Datasets First! A Bottom-up Data Linking Paradigm

The following great innovative idea is from Konstantin Todorov from the University of Montpellier and a researcher at the LIRMM laboratory within the FADO group. Todorov was one of the Blue Sky Awards at ISWC 2019 for his paper called Datasets First! A Bottom-up Data Linking Paradigm.

The Idea

Data linking is understood as the task of establishing typed links between entities across different knowledge graphs via the help of automatic link discovery systems. We argue that the current generic approach to develop data linking solutions has reached its limits and suggest that a paradigm shift in the way we look onto this task needs to take place. We propose to enable the development of data-centric approaches for bottom-up linking: instead of trying to fit a generic top-down solution to any linking problem and datasets type, we suggest to enable a better understanding of the underlying data before applying a targeted solution best suited to the particular knowledge graphs at hand. After years of research in the field, time has come to step back and look at what we can learn from the large amount of existing cross-dataset links and linking systems.

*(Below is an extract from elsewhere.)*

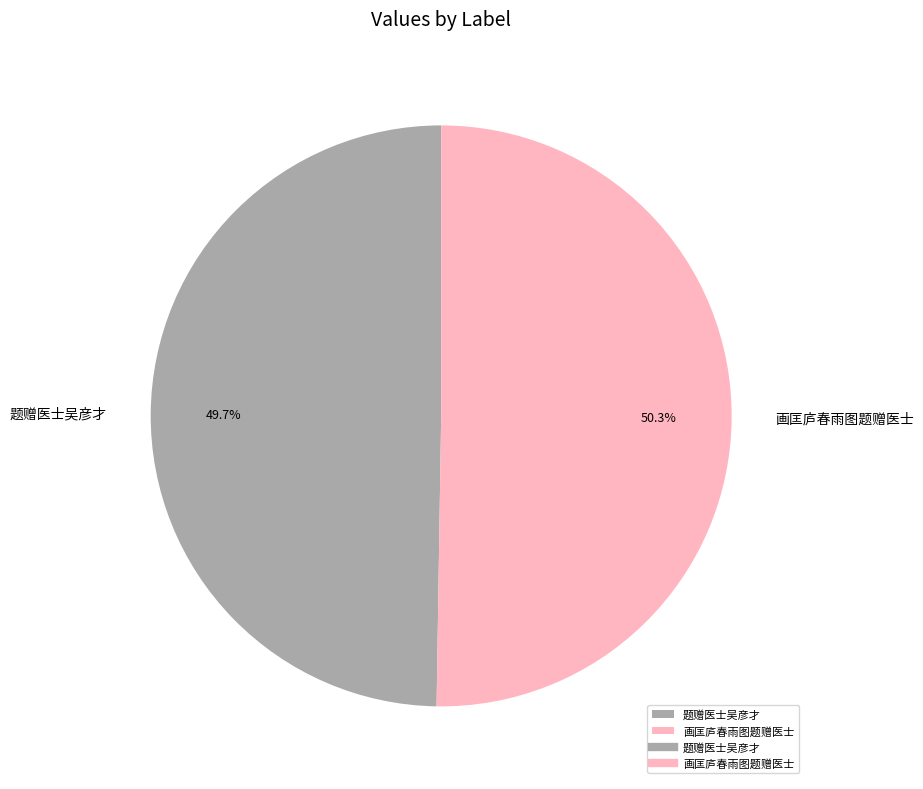

Rank the categories by value from highest to lowest.

画匡庐春雨图题赠医士, 题赠医士吴彦才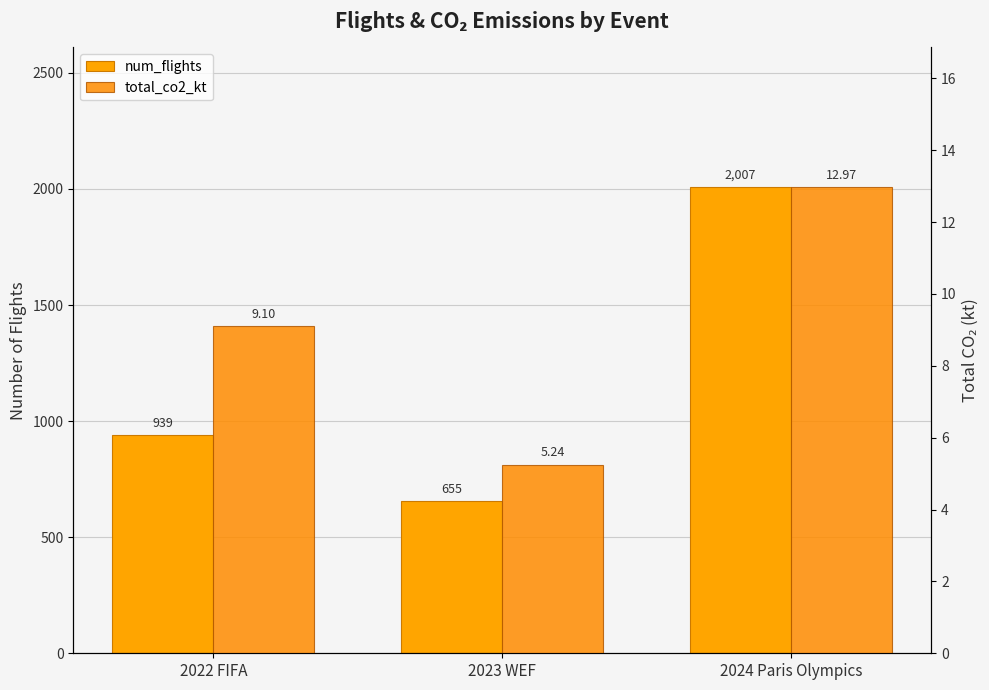

List the series in order of their peak value, lowest first.

total_co2_kt, num_flights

We redefine the linking task as the automatic identification via machine learning techniques of the linking problem type(s) that two knwoledge graphs manifest and the application of an automatically generated (combination of) atomic linking solutions that are best fit for the graphs at hand.

Impact

The hypothesis is that a data-centric approach will improve both the efficiency and effectiveness of the linking process. In addition, channelizing the so far decentralised and top-down endeavours into the data linking problem will foster and facilitate the application of linked data technologies within and across an even larger variety of domains and will ultimately free the domain expert of the technological burden.

Other Research

My research lies in the field of Artificial Intelligence and particularly knowledge representation, Web data linking, knowledge graphs and Web search with applications in the cultural heritage, social science and agro-bio domains (e.g. http://data.doremus.org/). Recently, I’ve taken interest in the problem of modelling and analysing online discourse data. This includes the extraction, verification and consolidation of information about claims on controversial topics, the associated viewpoints, sources and web-documents, their structuring and encapsulation into knowledge graphs in support of the understanding and analysis of societal debates (https://data.gesis.org/claimskg/site/#about).

Researcher’s Background

I’m an Associate Professor for Computer Science at the University of Montpellier (France) since 2012. I used to be a postdoctoral fellow at the MAS Laboratory at the Ecole Centrale Paris (France) between 2009 and 2012, where I worked on multimedia semantics. I received a PhD in Cognitive Science from the University of Osnabrueck (Germany) in 2010. Several years before that, I obtained a MSc in Applied Mathematics (Statistical Learning) from the University of Provence in Marseille.